──────── EXTRACTED RECORDS ────────

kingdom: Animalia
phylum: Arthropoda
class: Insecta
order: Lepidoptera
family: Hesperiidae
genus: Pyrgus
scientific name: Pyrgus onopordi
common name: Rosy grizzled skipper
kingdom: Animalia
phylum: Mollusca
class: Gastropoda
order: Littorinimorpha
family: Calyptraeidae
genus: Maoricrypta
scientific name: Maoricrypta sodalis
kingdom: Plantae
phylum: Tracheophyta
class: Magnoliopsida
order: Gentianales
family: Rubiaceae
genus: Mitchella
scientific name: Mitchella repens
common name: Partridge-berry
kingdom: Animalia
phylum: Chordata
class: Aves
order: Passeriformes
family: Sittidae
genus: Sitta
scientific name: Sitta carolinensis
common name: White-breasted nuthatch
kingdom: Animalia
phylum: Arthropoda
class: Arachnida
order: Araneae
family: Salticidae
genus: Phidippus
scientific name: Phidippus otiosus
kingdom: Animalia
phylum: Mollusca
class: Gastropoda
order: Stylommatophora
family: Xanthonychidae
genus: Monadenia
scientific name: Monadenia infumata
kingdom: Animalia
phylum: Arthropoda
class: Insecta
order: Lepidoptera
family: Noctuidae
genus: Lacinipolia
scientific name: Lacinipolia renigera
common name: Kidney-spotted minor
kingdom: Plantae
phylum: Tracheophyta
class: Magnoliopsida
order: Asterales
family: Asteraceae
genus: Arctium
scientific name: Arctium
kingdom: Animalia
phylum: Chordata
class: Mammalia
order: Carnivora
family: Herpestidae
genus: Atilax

────────

Please rewrite all of the lines above, swapping "common name" for "vernacular name" in every record and leaving everything else unchanged.

FINISHED TASK –
kingdom: Animalia
phylum: Arthropoda
class: Insecta
order: Lepidoptera
family: Hesperiidae
genus: Pyrgus
scientific name: Pyrgus onopordi
vernacular name: Rosy grizzled skipper
kingdom: Animalia
phylum: Mollusca
class: Gastropoda
order: Littorinimorpha
family: Calyptraeidae
genus: Maoricrypta
scientific name: Maoricrypta sodalis
kingdom: Plantae
phylum: Tracheophyta
class: Magnoliopsida
order: Gentianales
family: Rubiaceae
genus: Mitchella
scientific name: Mitchella repens
vernacular name: Partridge-berry
kingdom: Animalia
phylum: Chordata
class: Aves
order: Passeriformes
family: Sittidae
genus: Sitta
scientific name: Sitta carolinensis
vernacular name: White-breasted nuthatch
kingdom: Animalia
phylum: Arthropoda
class: Arachnida
order: Araneae
family: Salticidae
genus: Phidippus
scientific name: Phidippus otiosus
kingdom: Animalia
phylum: Mollusca
class: Gastropoda
order: Stylommatophora
family: Xanthonychidae
genus: Monadenia
scientific name: Monadenia infumata
kingdom: Animalia
phylum: Arthropoda
class: Insecta
order: Lepidoptera
family: Noctuidae
genus: Lacinipolia
scientific name: Lacinipolia renigera
vernacular name: Kidney-spotted minor
kingdom: Plantae
phylum: Tracheophyta
class: Magnoliopsida
order: Asterales
family: Asteraceae
genus: Arctium
scientific name: Arctium
kingdom: Animalia
phylum: Chordata
class: Mammalia
order: Carnivora
family: Herpestidae
genus: Atilax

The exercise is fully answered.